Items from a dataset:
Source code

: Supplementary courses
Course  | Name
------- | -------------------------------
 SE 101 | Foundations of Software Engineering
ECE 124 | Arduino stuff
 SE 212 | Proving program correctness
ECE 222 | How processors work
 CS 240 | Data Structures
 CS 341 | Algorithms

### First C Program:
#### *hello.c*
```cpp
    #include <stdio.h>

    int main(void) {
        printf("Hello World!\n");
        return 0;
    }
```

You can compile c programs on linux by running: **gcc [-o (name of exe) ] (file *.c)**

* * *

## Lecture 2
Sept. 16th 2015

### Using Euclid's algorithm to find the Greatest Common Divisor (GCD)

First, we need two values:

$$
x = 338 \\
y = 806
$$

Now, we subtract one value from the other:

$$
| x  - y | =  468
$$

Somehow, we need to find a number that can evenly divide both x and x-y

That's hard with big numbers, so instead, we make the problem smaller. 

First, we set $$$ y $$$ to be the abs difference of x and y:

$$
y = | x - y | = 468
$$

= EXERCISE DESCRIPTION =
The lines to copy run from the one containing "CS 341 | Algorithms" through the last line above. Copy them exactly and include nothing else.

= SOLUTION TO THE PROBLEM =
 CS 341 | Algorithms

### First C Program:
#### *hello.c*
```cpp
    #include <stdio.h>

    int main(void) {
        printf("Hello World!\n");
        return 0;
    }
```

You can compile c programs on linux by running: **gcc [-o (name of exe) ] (file *.c)**

* * *

## Lecture 2
Sept. 16th 2015

### Using Euclid's algorithm to find the Greatest Common Divisor (GCD)

First, we need two values:

$$
x = 338 \\
y = 806
$$

Now, we subtract one value from the other:

$$
| x  - y | =  468
$$

Somehow, we need to find a number that can evenly divide both x and x-y

That's hard with big numbers, so instead, we make the problem smaller. 

First, we set $$$ y $$$ to be the abs difference of x and y:

$$
y = | x - y | = 468
$$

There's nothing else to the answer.